Record excerpts:
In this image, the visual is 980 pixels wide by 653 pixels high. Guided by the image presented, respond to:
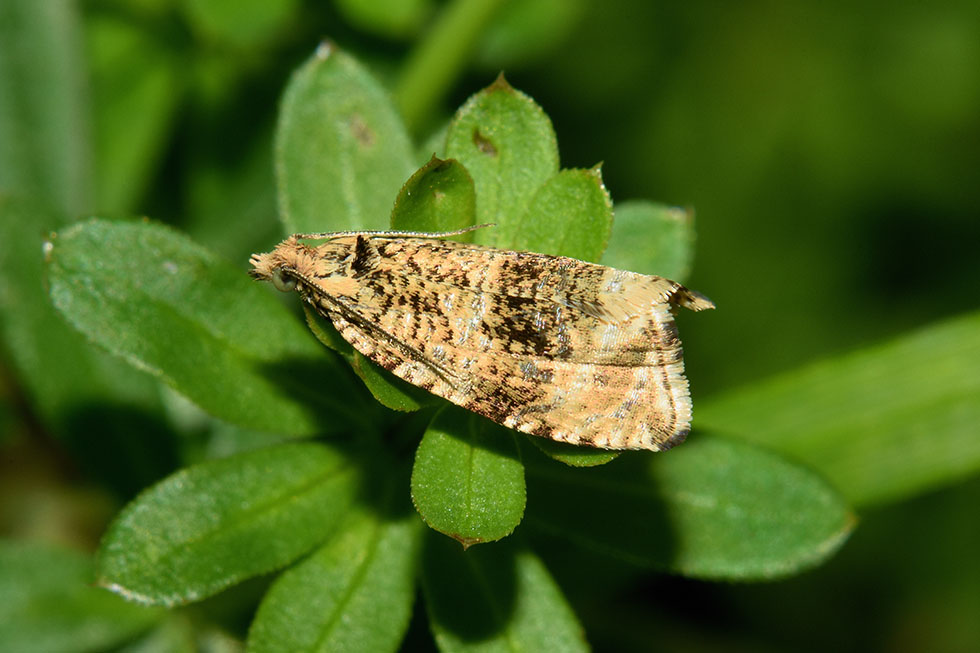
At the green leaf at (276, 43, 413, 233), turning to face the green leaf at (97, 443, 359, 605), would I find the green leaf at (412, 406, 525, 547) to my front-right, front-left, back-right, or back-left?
front-left

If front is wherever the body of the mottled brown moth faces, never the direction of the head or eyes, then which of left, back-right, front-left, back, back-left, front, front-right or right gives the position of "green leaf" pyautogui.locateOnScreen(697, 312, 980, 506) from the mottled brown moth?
back-right

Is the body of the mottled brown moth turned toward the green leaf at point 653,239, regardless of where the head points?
no

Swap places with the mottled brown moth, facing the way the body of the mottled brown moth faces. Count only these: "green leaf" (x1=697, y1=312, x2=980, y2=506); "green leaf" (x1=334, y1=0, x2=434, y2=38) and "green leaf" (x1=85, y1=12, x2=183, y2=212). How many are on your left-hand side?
0

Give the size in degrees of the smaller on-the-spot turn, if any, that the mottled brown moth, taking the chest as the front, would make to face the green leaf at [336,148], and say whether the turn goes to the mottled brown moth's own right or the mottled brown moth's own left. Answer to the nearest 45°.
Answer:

Task:
Rewrite the records above, changing "mottled brown moth" to "speckled gray moth" everywhere it appears and keeping everything else the same. Leave out the pictures.

Answer section:
In this image, the visual is 980 pixels wide by 653 pixels high. Guided by the image presented, respond to:
At the green leaf at (276, 43, 413, 233), turning to face the green leaf at (97, 443, 359, 605), would I find the green leaf at (412, 406, 525, 547) to my front-right, front-left, back-right, or back-left?
front-left

If front is wherever the body of the speckled gray moth faces, never the direction of the head or eyes, then which of left, back-right, front-left, back, back-left, front, front-right or right gives the position of "green leaf" pyautogui.locateOnScreen(697, 312, 980, 506) from the speckled gray moth?
back-right

Is the body of the speckled gray moth turned toward the green leaf at point 653,239, regardless of where the head points?
no

Swap places with the speckled gray moth, facing the way the body of the speckled gray moth faces. Count only these: "green leaf" (x1=697, y1=312, x2=980, y2=506); "green leaf" (x1=334, y1=0, x2=434, y2=38) and "green leaf" (x1=85, y1=12, x2=183, y2=212). How many are on your left-hand side?
0

Give the size in degrees of the smaller on-the-spot turn, if any, that the speckled gray moth, taking the chest as the front, would make to face the green leaf at [336,148], and say whether the turn goes to the speckled gray moth's own right or the speckled gray moth's own left. Answer to the nearest 45°.
Answer:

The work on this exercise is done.